**Text block:**
= Beginning of Section =
MOST RECENT MEDICAL INFORMATION AND WEIGHT
12/14/2016 Exam Type OBSERVATION – Medical Rating is 4 NC – SEVERE CONDITIONS NOT CONTAGIOUS, Behavior Rating is NONE, Weight 7.5 LBS.
CBC: WBC 20.40 (high 2.87- 17.02) LYM 2.06 MONO 0.76 (high 0.05- 0.67) NEU 16.61 (high 1.48- 10.29) EOS 0.79 BASO 0.18 HCT 24.2 (low 30.3 – 52.3) RBC 6.22 (low 6.54 – 12.20) HGB 9.2 (low 9.8 – 16.2) RETIC 48.5 PLT 414 CHEM ALB 2.5 ALKP 447 (high 14-111) ALT 149 (high 12-130) BUN 11 (low 16- 36) CA 7.9 CHOL 132 CREA 0.8 GGT 4 (0-4) GLOB 5.3 (high 2.8- 5.1) GLU 98 PHOS 4.8 TBIL 11.9 (high 0.0- 0.9) TP 7.8 Na 151 K 3.3 (low 3.5- 5.8) Cl 117 ALB/GLOB 0.5 BUN/CREA 14 Na/K 46 Osm Calc 296 A: Mild leukocystosis characterized by a mild neutrophilia, mild anemia; increased liver values (markedly elevated Tbill) — consistent with hepatic lipidosis
12/13/2016 PET PROFILE MEMO
12/13/16 16:19 Frank is a six year old neutered brown tabby. He was adopted from ACC and returned due to health issues. Owner could not afford care for Frank’s medical issues. Frank has lived with three adults and two kids’ ages nine months and thirteen. Owner stated due to his health issues he was reclusive in the home and rarely sought attention when new people came to visit. He did not interact with the children. Frank was not bathed nor had his nails trimmed. Frank likes to be held and does not mind when he is placed in a carrier. Frank is described as a mellow and affectionate cat. Frank likes to play with stuffed toys and has been kept only indoors. Frank was litterbox trained and used a hooded litterbox and crystals litter. Frank was provided a horizontal carpet post which he occasionally used. Upon intake Frank was lethargic but receptive to handling. Cousnelor was able to collar, scan (positive) and photograph.
= End of Section =
**Given entries:**
= Beginning of Section =
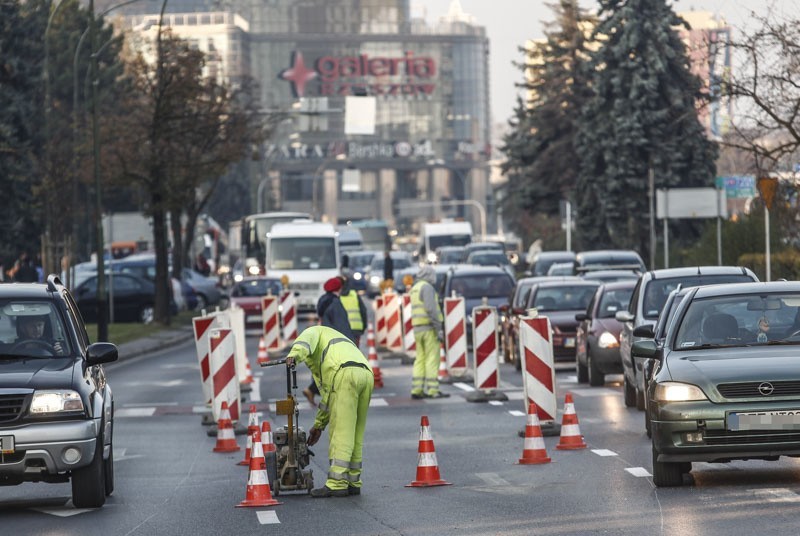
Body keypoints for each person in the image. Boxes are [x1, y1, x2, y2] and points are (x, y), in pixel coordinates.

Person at [285, 325, 374, 498]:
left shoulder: (313, 331)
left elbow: (303, 343)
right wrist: (318, 426)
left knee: (340, 432)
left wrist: (293, 356)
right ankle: (353, 482)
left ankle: (336, 483)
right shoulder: (335, 345)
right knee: (356, 432)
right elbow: (328, 399)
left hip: (345, 374)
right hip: (366, 374)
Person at [303, 276, 356, 407]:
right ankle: (316, 391)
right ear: (339, 288)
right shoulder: (335, 303)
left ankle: (315, 391)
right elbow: (341, 324)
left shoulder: (323, 300)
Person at [409, 264, 449, 399]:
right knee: (432, 358)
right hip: (429, 328)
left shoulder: (415, 288)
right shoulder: (427, 288)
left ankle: (417, 389)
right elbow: (431, 309)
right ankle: (433, 390)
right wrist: (439, 329)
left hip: (417, 329)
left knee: (420, 359)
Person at [338, 273, 368, 346]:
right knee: (355, 351)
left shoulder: (336, 297)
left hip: (341, 330)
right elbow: (363, 311)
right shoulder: (354, 294)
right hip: (356, 329)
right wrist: (364, 326)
= End of Section =
**Problem statement:**
Reproduce the whole shelter record on Frank the cat word for word, changing nothing. The entries have nothing to do with this.

**Output of the task:**
MOST RECENT MEDICAL INFORMATION AND WEIGHT
12/14/2016 Exam Type OBSERVATION – Medical Rating is 4 NC – SEVERE CONDITIONS NOT CONTAGIOUS, Behavior Rating is NONE, Weight 7.5 LBS.
CBC: WBC 20.40 (high 2.87- 17.02) LYM 2.06 MONO 0.76 (high 0.05- 0.67) NEU 16.61 (high 1.48- 10.29) EOS 0.79 BASO 0.18 HCT 24.2 (low 30.3 – 52.3) RBC 6.22 (low 6.54 – 12.20) HGB 9.2 (low 9.8 – 16.2) RETIC 48.5 PLT 414 CHEM ALB 2.5 ALKP 447 (high 14-111) ALT 149 (high 12-130) BUN 11 (low 16- 36) CA 7.9 CHOL 132 CREA 0.8 GGT 4 (0-4) GLOB 5.3 (high 2.8- 5.1) GLU 98 PHOS 4.8 TBIL 11.9 (high 0.0- 0.9) TP 7.8 Na 151 K 3.3 (low 3.5- 5.8) Cl 117 ALB/GLOB 0.5 BUN/CREA 14 Na/K 46 Osm Calc 296 A: Mild leukocystosis characterized by a mild neutrophilia, mild anemia; increased liver values (markedly elevated Tbill) — consistent with hepatic lipidosis
12/13/2016 PET PROFILE MEMO
12/13/16 16:19 Frank is a six year old neutered brown tabby. He was adopted from ACC and returned due to health issues. Owner could not afford care for Frank’s medical issues. Frank has lived with three adults and two kids’ ages nine months and thirteen. Owner stated due to his health issues he was reclusive in the home and rarely sought attention when new people came to visit. He did not interact with the children. Frank was not bathed nor had his nails trimmed. Frank likes to be held and does not mind when he is placed in a carrier. Frank is described as a mellow and affectionate cat. Frank likes to play with stuffed toys and has been kept only indoors. Frank was litterbox trained and used a hooded litterbox and crystals litter. Frank was provided a horizontal carpet post which he occasionally used. Upon intake Frank was lethargic but receptive to handling. Cousnelor was able to collar, scan (positive) and photograph.